▶ **Information provided**
+ + +
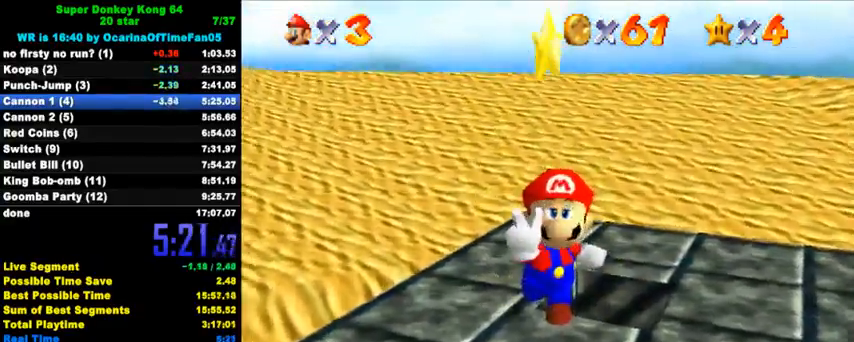
{"keys": ["right", "shift"], "events": [[67, "shift", "up"], [167, "shift", "down"], [233, "shift", "up"], [333, "shift", "down"], [433, "shift", "up"], [500, "shift", "down"]]}
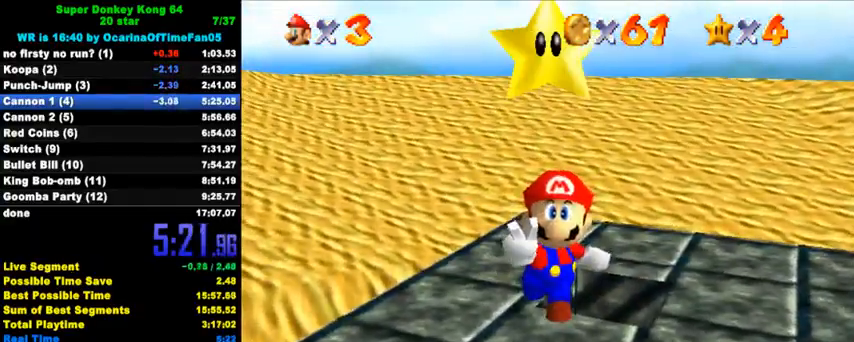
{"keys": ["right"], "events": [[67, "shift", "up"], [167, "shift", "down"], [233, "shift", "up"], [300, "shift", "down"], [367, "shift", "up"], [433, "shift", "down"], [500, "shift", "up"]]}
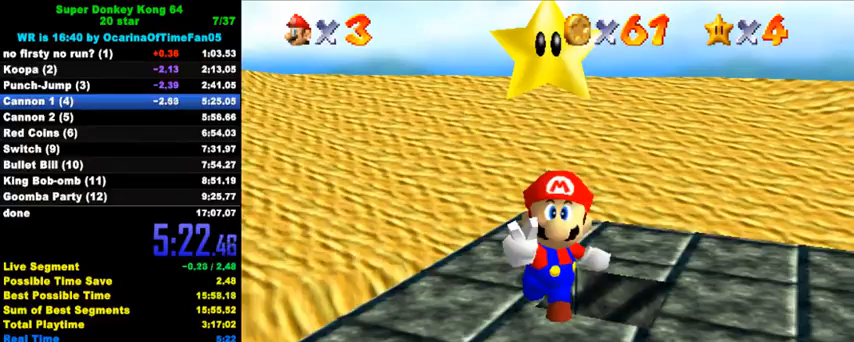
{"keys": ["right"], "events": [[100, "shift", "down"], [167, "shift", "up"], [233, "shift", "down"], [300, "shift", "up"], [400, "shift", "down"], [467, "shift", "up"]]}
+ + +
▶ **Description of the task**
What you return must match the material above exactly, apart from its pictures.

▶ **Solution for this exercise**
{"keys": ["right", "shift"], "events": [[67, "shift", "up"], [167, "shift", "down"], [233, "shift", "up"], [333, "shift", "down"], [433, "shift", "up"], [500, "shift", "down"]]}
{"keys": ["right"], "events": [[67, "shift", "up"], [167, "shift", "down"], [233, "shift", "up"], [300, "shift", "down"], [367, "shift", "up"], [433, "shift", "down"], [500, "shift", "up"]]}
{"keys": ["right"], "events": [[100, "shift", "down"], [167, "shift", "up"], [233, "shift", "down"], [300, "shift", "up"], [400, "shift", "down"], [467, "shift", "up"]]}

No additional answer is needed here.